Q. What do you believe have been the key lessons learned from the pandemic?

A. There are many key lessons learned during the pandemic, but I think the main lesson that it cannot be overlooked, even though it’s already going into second and third priority in the news cycles and maybe forgotten, is the role that health, not health care, health and public health has for the societies. If health fails, everything else fails. So, I think this is the key role because when you have interventions in public health, they take a long time: ten, twenty, thirty years for you to see an outcome. So, it’s not it’s not attractive to someone that is in office for four or five years because the results are something we’re implementing now will only come when another person is in our office, collecting the rewards. However, there’s also this study that states that for each year that we invest in long term public health interventions, we received €14 in return, 14-fold. So that’s quite incredible.

Q. Speaking more generally, Europe is still facing many challenges in the health sphere like the non-communicable diseases that you mentioned before or the so called eradicated diseases that are coming back due to lack of vaccination or misinformation? And what are the most pressing matters the European Union must attend to?

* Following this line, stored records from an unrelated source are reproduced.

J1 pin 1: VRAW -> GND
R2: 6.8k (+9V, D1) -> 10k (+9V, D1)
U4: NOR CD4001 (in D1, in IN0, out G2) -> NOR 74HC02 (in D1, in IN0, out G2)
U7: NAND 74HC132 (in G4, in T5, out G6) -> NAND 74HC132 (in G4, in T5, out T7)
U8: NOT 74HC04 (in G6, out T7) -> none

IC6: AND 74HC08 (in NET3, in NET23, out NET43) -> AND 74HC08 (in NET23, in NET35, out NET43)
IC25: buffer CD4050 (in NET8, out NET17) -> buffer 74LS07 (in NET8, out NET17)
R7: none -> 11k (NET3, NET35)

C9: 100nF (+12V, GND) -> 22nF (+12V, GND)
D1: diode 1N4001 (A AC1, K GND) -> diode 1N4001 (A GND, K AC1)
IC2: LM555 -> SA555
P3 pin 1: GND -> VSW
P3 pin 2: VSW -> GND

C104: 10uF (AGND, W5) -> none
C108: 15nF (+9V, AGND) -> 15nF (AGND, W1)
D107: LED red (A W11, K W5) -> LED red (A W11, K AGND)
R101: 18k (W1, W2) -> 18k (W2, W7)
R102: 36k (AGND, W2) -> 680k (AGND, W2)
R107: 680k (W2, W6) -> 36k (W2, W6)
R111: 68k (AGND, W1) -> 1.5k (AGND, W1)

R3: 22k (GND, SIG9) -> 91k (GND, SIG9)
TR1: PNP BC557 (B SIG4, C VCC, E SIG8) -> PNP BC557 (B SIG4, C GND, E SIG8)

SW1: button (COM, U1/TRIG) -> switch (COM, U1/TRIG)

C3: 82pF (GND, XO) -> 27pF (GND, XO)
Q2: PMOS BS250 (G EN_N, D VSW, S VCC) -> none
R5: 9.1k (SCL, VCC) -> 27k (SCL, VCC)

A. I would have to highlight one which deals with health in our policies on health approach. Neglected tropical diseases (let’s state) and non-communicable diseases, which is antimicrobial resistance. In the last century, in the 20th century, there has been three public health interventions that increased our life expectancies to the numbers that we have at the moment. Before, it was a few decades lower our life expectancy. That was accessibility to water and sewage systems, vaccination and antibiotics. So we need to work very hard to make antimicrobial resistance, not future pandemic, which kind of already is out there. And we know the risks of that because to develop new antibiotics is quite a (difficult) process. It takes a lot of funding. And then just a few weeks pass and then there’s a mutation. So it’s not very cost effective for whoever is developing, however, is very much cost effective for the whole world population.

Q. One last question. Are you in favor of a specific Health Committee in the European Parliament, also related to what you just said? Or do you have a different idea on how the work of the BECA Committee can continue in the European Parliament?

A. Yeah, I believe that there is the ENVI Committee, the biggest committee here in the European Parliament, that tackles the two of the three main crises we’re going through, which is the pandemic, climate change, and the war more indirectly. I would say that it’s now time, after the work of BECA and let’s see what work is developing in the COVID committee to reflect on the need of standalone legislative health committee in the Parliament and because there’s some talk, should it be a subcommittee of ENVI Committee? If there is a Health Committee, it should have legislative powers and not just the subcommittee without legislative powers. But I think it’s important to assess the work that has been done in Beca, the work that is going to be done in Covid, the work that is being developed in Envi and then assess for the next legislature the possibility to have a standalone legislative Health Committee.

Thank you Mrs Cerdas for your thoughts and time today. I wish you all the best in your important work going forward. Thank you also to our viewers and see you on our next interview of Askanews EU Verified Series.


Thank you, Lorenzo. Have a great day. Bye.